Another problem is that patients outside the ICU aren't hooked up to as many machines taking measurements that can be fed into the algorithm. The sepsis code uses more than 25. Hopkins is working on wireless technology that could increase the number of patients under surveillance in other departments, such as the emergency room.
There could also be "alarm fatigue," in which beeps and notifications are ignored because so many signals turn out to be false.
If the system is used, researchers will study whether it actually helps reduce sepsis cases and improves patient outcomes.
"We still have to prove it works in the real world," said Pronovost, who directs Johns Hopkins' Armstrong Institute for Patient Safety and Quality. "In theory, it would.

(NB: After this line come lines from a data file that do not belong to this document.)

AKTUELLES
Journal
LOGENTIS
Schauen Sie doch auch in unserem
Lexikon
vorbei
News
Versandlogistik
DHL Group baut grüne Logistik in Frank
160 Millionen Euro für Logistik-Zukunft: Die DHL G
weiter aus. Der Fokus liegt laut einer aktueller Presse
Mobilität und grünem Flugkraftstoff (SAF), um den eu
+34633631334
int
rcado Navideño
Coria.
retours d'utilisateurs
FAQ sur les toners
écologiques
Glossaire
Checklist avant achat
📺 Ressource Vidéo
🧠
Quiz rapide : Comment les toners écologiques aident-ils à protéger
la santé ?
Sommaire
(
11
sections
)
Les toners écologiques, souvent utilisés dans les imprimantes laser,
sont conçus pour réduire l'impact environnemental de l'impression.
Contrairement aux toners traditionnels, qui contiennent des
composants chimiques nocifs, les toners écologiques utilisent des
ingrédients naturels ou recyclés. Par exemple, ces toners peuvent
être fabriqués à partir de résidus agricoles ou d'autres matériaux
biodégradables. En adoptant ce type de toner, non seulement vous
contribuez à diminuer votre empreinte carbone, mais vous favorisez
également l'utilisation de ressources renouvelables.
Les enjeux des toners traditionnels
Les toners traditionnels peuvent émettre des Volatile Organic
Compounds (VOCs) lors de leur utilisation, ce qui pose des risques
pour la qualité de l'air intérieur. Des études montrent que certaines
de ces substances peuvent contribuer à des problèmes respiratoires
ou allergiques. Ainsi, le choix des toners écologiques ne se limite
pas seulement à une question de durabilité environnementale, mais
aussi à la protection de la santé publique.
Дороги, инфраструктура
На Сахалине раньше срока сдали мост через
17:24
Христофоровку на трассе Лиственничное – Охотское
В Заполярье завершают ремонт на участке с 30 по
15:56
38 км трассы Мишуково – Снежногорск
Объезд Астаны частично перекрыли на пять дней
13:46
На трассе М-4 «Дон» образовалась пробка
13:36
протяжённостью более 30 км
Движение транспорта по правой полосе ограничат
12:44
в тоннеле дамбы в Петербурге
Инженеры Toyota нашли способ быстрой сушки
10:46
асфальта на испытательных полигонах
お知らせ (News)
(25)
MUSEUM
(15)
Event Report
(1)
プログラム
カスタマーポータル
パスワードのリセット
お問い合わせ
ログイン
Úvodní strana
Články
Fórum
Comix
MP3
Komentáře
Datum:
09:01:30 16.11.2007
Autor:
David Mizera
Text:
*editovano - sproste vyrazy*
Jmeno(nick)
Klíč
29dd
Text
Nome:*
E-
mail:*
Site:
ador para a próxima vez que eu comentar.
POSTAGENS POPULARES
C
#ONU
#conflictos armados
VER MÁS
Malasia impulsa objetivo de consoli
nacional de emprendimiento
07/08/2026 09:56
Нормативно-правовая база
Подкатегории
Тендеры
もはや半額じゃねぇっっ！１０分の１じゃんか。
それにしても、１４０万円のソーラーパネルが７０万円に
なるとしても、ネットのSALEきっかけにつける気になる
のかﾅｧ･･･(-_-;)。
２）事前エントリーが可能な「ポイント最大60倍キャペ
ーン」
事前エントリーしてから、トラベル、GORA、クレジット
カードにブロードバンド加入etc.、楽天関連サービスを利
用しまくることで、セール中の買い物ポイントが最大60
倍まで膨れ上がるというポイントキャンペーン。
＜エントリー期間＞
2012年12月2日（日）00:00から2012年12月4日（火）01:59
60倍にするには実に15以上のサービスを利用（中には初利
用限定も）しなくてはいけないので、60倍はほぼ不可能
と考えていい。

It did in the study. Clinicians won't have to guess, they'd have a visual display."
The notice of potential sepsis could come more than 24 hours before caregivers would normally suspect the condition. That's critical time, Pronovost said: studies show that every hour patients' sepsis goes untreated increases their risk of death by 8 percent.
The protocols for caregivers would likely be the same as they are now, he said, just implemented sooner. Those come from the Surviving Sepsis Campaign in 2004, and were developed by the Society of Critical Care Medicine and the European Society of Intensive Care Medicine.
The protocols were created in response to a "massive public health problem" that most people don't understand, said Dr. Craig Coopersmith, president of the U.S.-based society and a professor of surgery in the Emory University School of Medicine.
Despite its relative anonymity, he said, sepsis is likely the No. 2 killer worldwide after heart disease.
While the group's advice has brought the rate of mortality down, he said, more people are dying because the number of cases has been rising. He said the reason for the increase could be an aging population, more drug-resistant bacteria or more medical interventions.
Coopersmith said compliance with the protocols is far from universal — a recent study found only 19 percent of hospitals in 62 countries were following them within three hours of suspecting sepsis. Compliance rose to 36 percent at six hours.
If the Hopkins algorithm is proved and adopted by other hospitals, he said, the alerts could spur clinicians to act when treatments can make the biggest difference.
"If we catch sepsis in early stages and nip it in the bud, we prevent all downstream bad effects," he said. "It's so devastating for families, and nurses and doctors, to watch patients deteriorate. … I'm extraordinarily excited about the potential."
Hospitals in the United States are under increasing pressure from federal regulators to reduce "preventable harm" from serious infections, among other causes.
Pronovost and Saria are working on other "big data" projects to predict disease. Already, some hospitals use computer code to determine who might be readmitted to the hospital in 30 days. Readmissions are one of the measures that federal regulators use to penalize facilities financially.
The Maryland Hospital Association and a patient safety center it supports have an initiative to reduce sepsis and serious infections. They reported a 32 percent drop in cases from 2013 to 2014.
Hospitals are trying to determine how to sustain and expand the drop, said Nicole Stallings, the association's vice president of policy and data analytics.
Critical care doctors have been hunting for ways to reduce sepsis. They are rooting for the Hopkins algorithm.
Dr. Allan Walkey, an assistant professor of medicine in Boston University's School of Medicine who studies the disease, said it's a "major and underappreciated" health problem.
He said it's unclear whether the Hopkins code will have the same accuracy when it's applied in real-world situations and in different hospital settings, and whether the alerts actually prompt change in clinical practice and patient outcomes.
But he said the researchers appear to be taking "a first step toward answering some of these questions."